What you need to do = Locate each line in the material below that contains the word "left", and copy every such line in full.

Supplied data =
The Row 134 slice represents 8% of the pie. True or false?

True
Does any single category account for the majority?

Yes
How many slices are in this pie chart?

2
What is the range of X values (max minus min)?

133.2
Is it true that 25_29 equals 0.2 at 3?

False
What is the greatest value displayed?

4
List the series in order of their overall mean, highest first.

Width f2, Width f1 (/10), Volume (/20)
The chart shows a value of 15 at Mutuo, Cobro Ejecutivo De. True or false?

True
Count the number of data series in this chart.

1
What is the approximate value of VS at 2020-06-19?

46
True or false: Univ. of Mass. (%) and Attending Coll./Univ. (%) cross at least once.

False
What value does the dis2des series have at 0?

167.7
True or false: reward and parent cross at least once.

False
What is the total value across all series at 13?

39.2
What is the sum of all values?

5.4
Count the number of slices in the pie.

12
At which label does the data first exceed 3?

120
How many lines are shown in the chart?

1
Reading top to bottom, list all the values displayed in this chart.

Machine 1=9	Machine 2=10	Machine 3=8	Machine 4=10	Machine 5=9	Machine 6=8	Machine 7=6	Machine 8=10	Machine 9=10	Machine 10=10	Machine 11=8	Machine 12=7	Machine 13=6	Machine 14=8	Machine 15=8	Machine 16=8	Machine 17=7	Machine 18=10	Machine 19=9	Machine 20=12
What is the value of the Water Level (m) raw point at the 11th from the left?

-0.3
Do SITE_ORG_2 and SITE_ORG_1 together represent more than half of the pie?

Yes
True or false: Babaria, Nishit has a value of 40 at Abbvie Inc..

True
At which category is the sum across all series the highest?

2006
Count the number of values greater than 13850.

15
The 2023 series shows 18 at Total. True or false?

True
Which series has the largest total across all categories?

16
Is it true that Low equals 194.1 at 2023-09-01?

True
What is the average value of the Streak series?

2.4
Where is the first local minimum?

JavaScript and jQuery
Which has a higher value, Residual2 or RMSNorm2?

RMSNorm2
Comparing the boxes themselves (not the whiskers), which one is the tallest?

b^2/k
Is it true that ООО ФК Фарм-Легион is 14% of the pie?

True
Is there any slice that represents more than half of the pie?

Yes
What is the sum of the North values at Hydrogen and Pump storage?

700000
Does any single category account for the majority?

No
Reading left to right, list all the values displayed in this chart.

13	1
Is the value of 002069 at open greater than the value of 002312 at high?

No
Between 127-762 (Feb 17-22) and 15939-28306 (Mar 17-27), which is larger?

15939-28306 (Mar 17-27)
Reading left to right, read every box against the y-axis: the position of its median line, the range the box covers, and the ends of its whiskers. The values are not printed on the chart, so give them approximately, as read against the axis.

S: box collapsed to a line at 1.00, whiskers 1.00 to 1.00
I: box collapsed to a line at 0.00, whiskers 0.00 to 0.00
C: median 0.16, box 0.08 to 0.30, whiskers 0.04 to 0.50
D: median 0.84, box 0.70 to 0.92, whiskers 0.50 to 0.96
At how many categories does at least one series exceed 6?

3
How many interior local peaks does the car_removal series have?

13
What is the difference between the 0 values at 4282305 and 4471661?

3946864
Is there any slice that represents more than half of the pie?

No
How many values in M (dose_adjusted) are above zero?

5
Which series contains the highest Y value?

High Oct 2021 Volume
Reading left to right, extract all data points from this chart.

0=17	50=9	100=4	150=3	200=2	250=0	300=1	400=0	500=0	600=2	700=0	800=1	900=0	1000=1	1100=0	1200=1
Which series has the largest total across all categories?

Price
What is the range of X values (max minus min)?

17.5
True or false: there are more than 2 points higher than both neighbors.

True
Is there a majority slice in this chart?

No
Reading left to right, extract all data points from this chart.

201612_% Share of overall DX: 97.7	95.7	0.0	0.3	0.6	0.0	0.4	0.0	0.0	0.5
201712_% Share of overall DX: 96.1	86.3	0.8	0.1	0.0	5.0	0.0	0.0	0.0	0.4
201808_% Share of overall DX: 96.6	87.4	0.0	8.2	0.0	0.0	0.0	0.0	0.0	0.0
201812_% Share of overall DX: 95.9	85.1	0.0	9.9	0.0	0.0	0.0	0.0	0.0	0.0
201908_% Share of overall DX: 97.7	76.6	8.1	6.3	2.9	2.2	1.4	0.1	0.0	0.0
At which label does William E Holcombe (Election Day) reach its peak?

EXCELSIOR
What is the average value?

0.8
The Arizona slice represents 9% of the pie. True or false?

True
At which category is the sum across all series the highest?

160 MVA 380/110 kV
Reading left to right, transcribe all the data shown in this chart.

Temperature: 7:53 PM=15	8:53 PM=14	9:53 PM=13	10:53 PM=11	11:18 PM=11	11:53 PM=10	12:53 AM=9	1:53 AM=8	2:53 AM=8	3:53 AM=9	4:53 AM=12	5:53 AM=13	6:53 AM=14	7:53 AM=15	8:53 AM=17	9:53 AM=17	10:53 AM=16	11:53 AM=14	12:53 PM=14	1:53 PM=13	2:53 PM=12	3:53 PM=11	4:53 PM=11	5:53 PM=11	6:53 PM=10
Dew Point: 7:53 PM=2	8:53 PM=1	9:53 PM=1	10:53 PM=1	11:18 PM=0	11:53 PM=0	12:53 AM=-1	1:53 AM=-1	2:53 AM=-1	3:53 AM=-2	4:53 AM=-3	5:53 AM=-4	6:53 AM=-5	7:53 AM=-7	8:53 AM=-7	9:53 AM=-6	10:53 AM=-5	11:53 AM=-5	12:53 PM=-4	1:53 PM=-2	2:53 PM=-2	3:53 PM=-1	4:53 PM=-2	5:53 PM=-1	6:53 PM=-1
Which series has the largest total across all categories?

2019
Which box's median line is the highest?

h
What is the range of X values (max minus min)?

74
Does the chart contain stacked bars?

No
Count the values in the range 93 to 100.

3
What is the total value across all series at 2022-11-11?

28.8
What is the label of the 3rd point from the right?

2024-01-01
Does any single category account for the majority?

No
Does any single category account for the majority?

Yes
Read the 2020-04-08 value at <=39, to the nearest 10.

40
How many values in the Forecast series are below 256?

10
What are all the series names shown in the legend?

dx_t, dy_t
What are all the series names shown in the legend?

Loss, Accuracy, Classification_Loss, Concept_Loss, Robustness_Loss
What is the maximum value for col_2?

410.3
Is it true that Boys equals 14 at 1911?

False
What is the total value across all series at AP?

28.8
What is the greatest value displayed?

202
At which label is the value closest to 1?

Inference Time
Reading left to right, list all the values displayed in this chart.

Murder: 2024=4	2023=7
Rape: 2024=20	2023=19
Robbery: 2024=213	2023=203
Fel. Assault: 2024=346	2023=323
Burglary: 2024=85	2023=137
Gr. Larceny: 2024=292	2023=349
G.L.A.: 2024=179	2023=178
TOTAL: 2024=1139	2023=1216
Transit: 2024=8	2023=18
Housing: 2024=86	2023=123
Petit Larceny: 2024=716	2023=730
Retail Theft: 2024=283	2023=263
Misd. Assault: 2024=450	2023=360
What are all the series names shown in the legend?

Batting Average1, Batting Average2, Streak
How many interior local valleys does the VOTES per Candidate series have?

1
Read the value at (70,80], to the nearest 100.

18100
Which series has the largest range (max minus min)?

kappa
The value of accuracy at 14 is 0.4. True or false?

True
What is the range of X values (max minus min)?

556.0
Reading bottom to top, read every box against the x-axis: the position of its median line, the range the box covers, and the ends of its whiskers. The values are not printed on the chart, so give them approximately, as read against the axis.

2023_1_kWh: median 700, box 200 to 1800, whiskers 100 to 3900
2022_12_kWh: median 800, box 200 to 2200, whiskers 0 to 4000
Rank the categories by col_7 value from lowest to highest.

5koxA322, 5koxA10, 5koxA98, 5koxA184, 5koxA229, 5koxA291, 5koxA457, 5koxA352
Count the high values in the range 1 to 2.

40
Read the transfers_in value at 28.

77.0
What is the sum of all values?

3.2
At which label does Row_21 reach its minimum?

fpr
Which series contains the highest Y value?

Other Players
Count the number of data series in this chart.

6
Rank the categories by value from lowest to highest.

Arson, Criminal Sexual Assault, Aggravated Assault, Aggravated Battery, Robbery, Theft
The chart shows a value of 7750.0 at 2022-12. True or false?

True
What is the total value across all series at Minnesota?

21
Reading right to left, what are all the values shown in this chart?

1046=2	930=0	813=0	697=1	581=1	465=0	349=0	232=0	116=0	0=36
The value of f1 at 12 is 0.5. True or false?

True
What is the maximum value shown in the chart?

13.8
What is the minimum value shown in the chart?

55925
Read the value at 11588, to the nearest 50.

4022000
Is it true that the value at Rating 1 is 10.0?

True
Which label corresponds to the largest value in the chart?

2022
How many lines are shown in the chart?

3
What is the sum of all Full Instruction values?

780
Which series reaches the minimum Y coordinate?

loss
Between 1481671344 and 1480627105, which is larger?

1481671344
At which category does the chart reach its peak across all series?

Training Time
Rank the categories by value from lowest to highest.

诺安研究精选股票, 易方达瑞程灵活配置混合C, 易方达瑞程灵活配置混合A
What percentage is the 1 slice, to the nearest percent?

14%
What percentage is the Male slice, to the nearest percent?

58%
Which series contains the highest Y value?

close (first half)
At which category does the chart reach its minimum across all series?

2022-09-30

Your solution =
What is the value of the Water Level (m) raw point at the 11th from the left?
Reading left to right, list all the values displayed in this chart.
Reading left to right, read every box against the y-axis: the position of its median line, the range the box covers, and the ends of its whiskers. The values are not printed on the chart, so give them approximately, as read against the axis.
Reading left to right, extract all data points from this chart.
Reading left to right, extract all data points from this chart.
Reading left to right, transcribe all the data shown in this chart.
Reading left to right, list all the values displayed in this chart.
Reading right to left, what are all the values shown in this chart?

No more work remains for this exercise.